Quote:
By a vote of four to one, the Federal Communications Commission increased the number of television stations that an individual or company may own from seven to twelve and to remove nearly all restrictions on the ownership of broadcast outlets.
(A) may own from seven to twelve and to remove nearly all restrictions
(B) could own from seven to twelve, and nearly all restrictions were removed
(C) may own from seven to twelve and for the removal of nearly all restrictions
(D) could own from seven to twelve, and they removed nearly all restrictions
(E) may own from seven to twelve and removed nearly all restrictions
The correct answer here is
E. This question, like many SC questions, has two flashpoints from which we can eliminate the four wrong answers.

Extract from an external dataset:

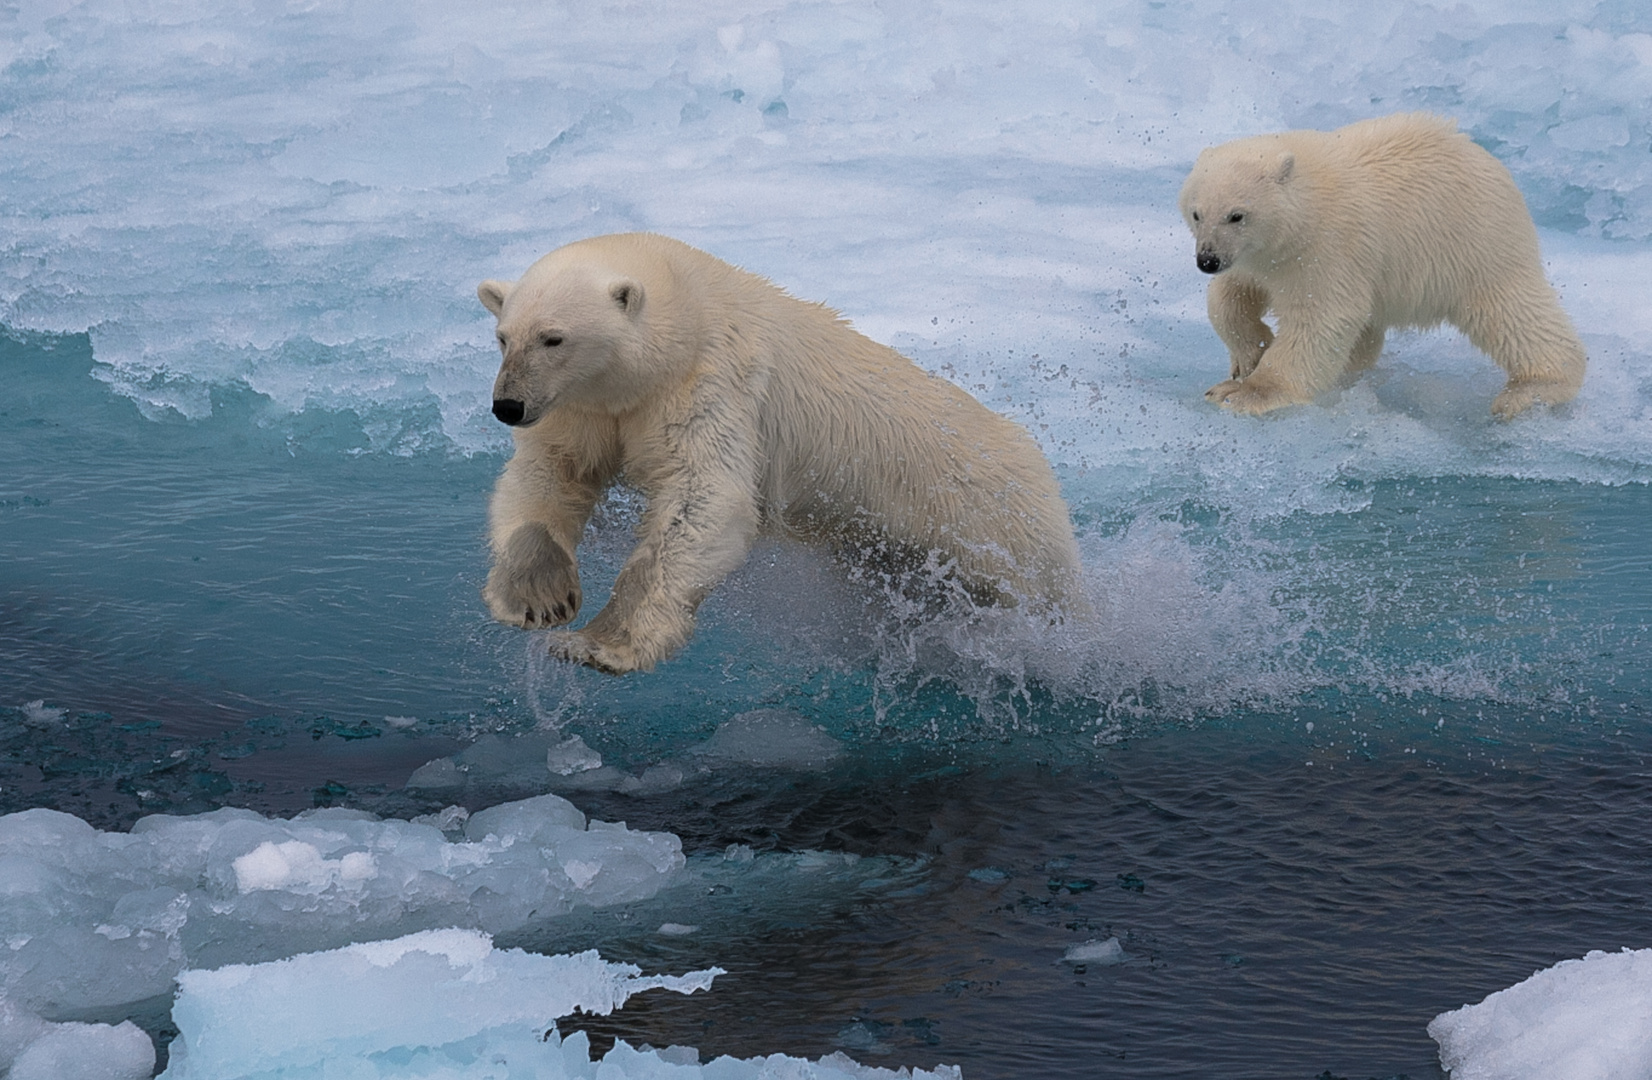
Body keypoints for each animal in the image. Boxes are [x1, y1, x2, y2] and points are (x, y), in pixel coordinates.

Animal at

Options B, D - The first thing to note is the meaning being conveyed by the sentence. This sentence talks about restrictions, about how many TV stations an individual/company
is allowed to own, and NOT how many TV stations it theoretically could own. Hence, the use of 'could' here is incorrect (This is a pretty pedantic rule to be honest, and is very similar to the "May/Can i go to the bathroom" problem).
OUTOptions A, C - The concept being tested once we identify the intended meaning is
parallelism. What we can identify from the non-underlined portion of the sentence is that the FCC did two things together;
they increased blablabla.... and removed blablabla..... These two actions should take on the same tense. However, A is in the infinitive instead, and C uses the noun form rather than an action. Hence,
A & C are OUT.
This leaves E as the correct answer, as it follows parallelism and expresses the meaning correctly.